Walker Kroubalkian said he didn’t pay much mind to an advance placement test he’d taken five months ago.
The University High School student took the AP calculus exam in May. He’d hoped for a 5, which is the highest composite score a student can get, but did not know how he fared until last week.
So when he was told he earned a perfect score — in other words, receiving every point possible on the difficult college-credit test — it just felt “weird,” he said. “I never thought that it would actually happen.”
Many students earn 5s on the AP tests, but very few do it with perfect scores.
Kroubalkian is one of 11 students around the world this year to have achieved a perfect score on the College Board’s AP Calculus BC exam, which is equivalent to a first-semester college calculus course. He was just a freshman when he took the test, which mostly seniors take.

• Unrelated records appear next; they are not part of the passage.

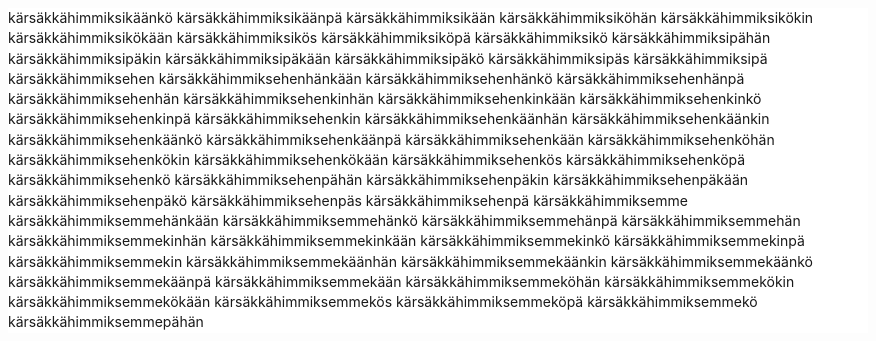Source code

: kärsäkkähimmiksikäänkö
kärsäkkähimmiksikäänpä
kärsäkkähimmiksikään
kärsäkkähimmiksiköhän
kärsäkkähimmiksikökin
kärsäkkähimmiksikökään
kärsäkkähimmiksikös
kärsäkkähimmiksiköpä
kärsäkkähimmiksikö
kärsäkkähimmiksipähän
kärsäkkähimmiksipäkin
kärsäkkähimmiksipäkään
kärsäkkähimmiksipäkö
kärsäkkähimmiksipäs
kärsäkkähimmiksipä
kärsäkkähimmiksehen
kärsäkkähimmiksehenhänkään
kärsäkkähimmiksehenhänkö
kärsäkkähimmiksehenhänpä
kärsäkkähimmiksehenhän
kärsäkkähimmiksehenkinhän
kärsäkkähimmiksehenkinkään
kärsäkkähimmiksehenkinkö
kärsäkkähimmiksehenkinpä
kärsäkkähimmiksehenkin
kärsäkkähimmiksehenkäänhän
kärsäkkähimmiksehenkäänkin
kärsäkkähimmiksehenkäänkö
kärsäkkähimmiksehenkäänpä
kärsäkkähimmiksehenkään
kärsäkkähimmiksehenköhän
kärsäkkähimmiksehenkökin
kärsäkkähimmiksehenkökään
kärsäkkähimmiksehenkös
kärsäkkähimmiksehenköpä
kärsäkkähimmiksehenkö
kärsäkkähimmiksehenpähän
kärsäkkähimmiksehenpäkin
kärsäkkähimmiksehenpäkään
kärsäkkähimmiksehenpäkö
kärsäkkähimmiksehenpäs
kärsäkkähimmiksehenpä
kärsäkkähimmiksemme
kärsäkkähimmiksemmehänkään
kärsäkkähimmiksemmehänkö
kärsäkkähimmiksemmehänpä
kärsäkkähimmiksemmehän
kärsäkkähimmiksemmekinhän
kärsäkkähimmiksemmekinkään
kärsäkkähimmiksemmekinkö
kärsäkkähimmiksemmekinpä
kärsäkkähimmiksemmekin
kärsäkkähimmiksemmekäänhän
kärsäkkähimmiksemmekäänkin
kärsäkkähimmiksemmekäänkö
kärsäkkähimmiksemmekäänpä
kärsäkkähimmiksemmekään
kärsäkkähimmiksemmeköhän
kärsäkkähimmiksemmekökin
kärsäkkähimmiksemmekökään
kärsäkkähimmiksemmekös
kärsäkkähimmiksemmeköpä
kärsäkkähimmiksemmekö
kärsäkkähimmiksemmepähän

About 30 percent of UHS seniors complete the AP calculus course by the end of senior year on average, said Leiba Schuneman, the math department chair. In the last 14 years, Schuneman has seen only two freshmen test directly into AP Calculus BC. Kroubalkian, now a sophomore, is one of those two.
“I’ve never seen a perfect score before,” said Barry Callesen, a UHS math teacher and math club sponsor who has taught for more than 30 years. He’s had plenty of brilliant math students in his time, but no one quite like Kroubalkian.
“I don’t think I’ve ever had someone who has the combination that Walker has.”
That combination, he said, is talent and drive.
The sophomore’s talent in math was recognized early on by his teachers and parents. Callesen noticed him when he came to math competitions at UHS as a sixth-grader.
Two years later, when some students on the UHS math team got sick and couldn’t make it to a tournament, Callesen knew who to call to fill the spot: Kroubalkian, who was in eighth grade at the time.
“Then he beat all my kids,” the teacher said.
Now, the sophomore is somewhat of a fixture in the math club, which has more than 90 students, Callesen said. Not only does he win a bunch of trophies, he also helps other students learn. Kroubalkian is also coaching the math club at his old middle school, Sonoran Science Academy.
Kroubalkian’s parents, John and Denise Kroubalkian, say they don’t really force studying on him. He isn’t enrolled in any special math programs or forced to take up more than he wants to.
“It has to be from within,” Denise said. “The passion has to be there.”
They merely support him in what he wants to do, such as attending free tutoring sessions at the University of Arizona every Thursday, participating in math club activities at school, which involves morning practices, and using web resources to challenge himself.
“It comes easy to him, so honestly, we’ve never had to give a lot of support,” Denise Kroubalkian said.
The sophomore said struggling through a problem is what really helps him learn. He also likes the strategies involved in complex mathematical problem-solving and the feeling he gets when he finally solves something. “He twinkles” when he does that, Callesen said.
He spends about two hours a day, at most, searching for challenging problems or practice tests on artofproblemsolving.com, an educational website that provides resources for various levels of math and programming, he said. He is constantly searching for the next topic to tackle, whether it’s differential equations, programming or cryptography.
It can be frustrating to find ways to challenge himself; after all, the highest level of math offered at UHS is the AP Calculus BC course he’s already conquered. But the teen knows mathematics is a huge and always growing field. He will continue to pursue solving problems.
“I do math because I want to do math,” he said.